How to complete this task =>
All records are to be restated word for word, with pictures excluded.

Records shown =>
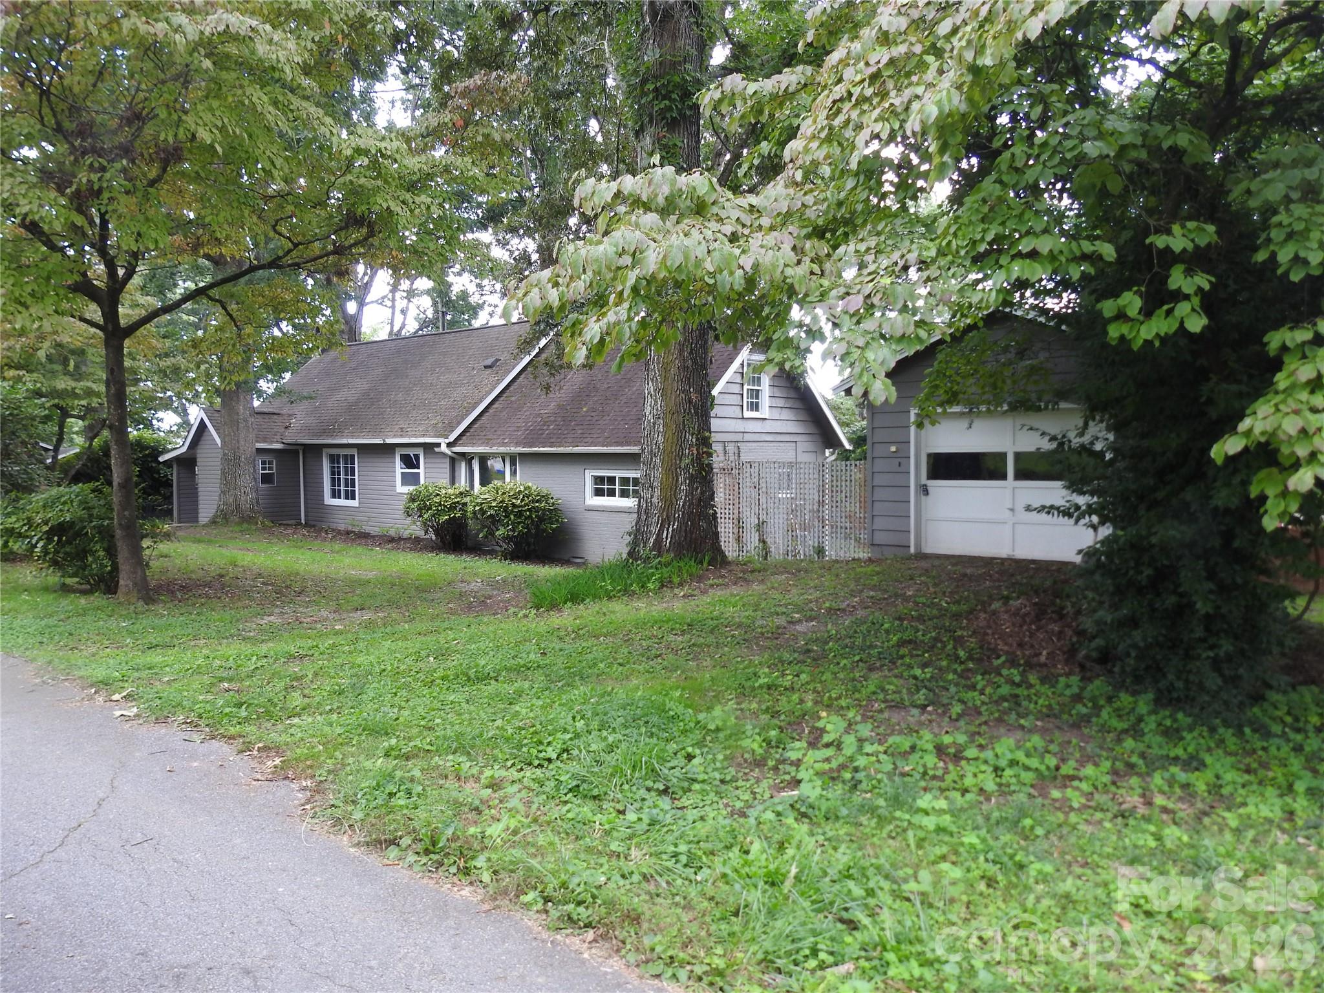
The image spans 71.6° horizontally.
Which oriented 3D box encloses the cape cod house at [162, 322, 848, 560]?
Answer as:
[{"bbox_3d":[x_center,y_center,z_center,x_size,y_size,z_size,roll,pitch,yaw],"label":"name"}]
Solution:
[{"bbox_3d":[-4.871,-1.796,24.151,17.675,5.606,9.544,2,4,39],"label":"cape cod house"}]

Problem solution =>
The image spans 71.6° horizontally.
Which oriented 3D box encloses the cape cod house at [162, 322, 848, 560]?
Answer as:
[{"bbox_3d":[x_center,y_center,z_center,x_size,y_size,z_size,roll,pitch,yaw],"label":"name"}]
Solution:
[{"bbox_3d":[-4.871,-1.796,24.151,17.675,5.606,9.544,2,4,39],"label":"cape cod house"}]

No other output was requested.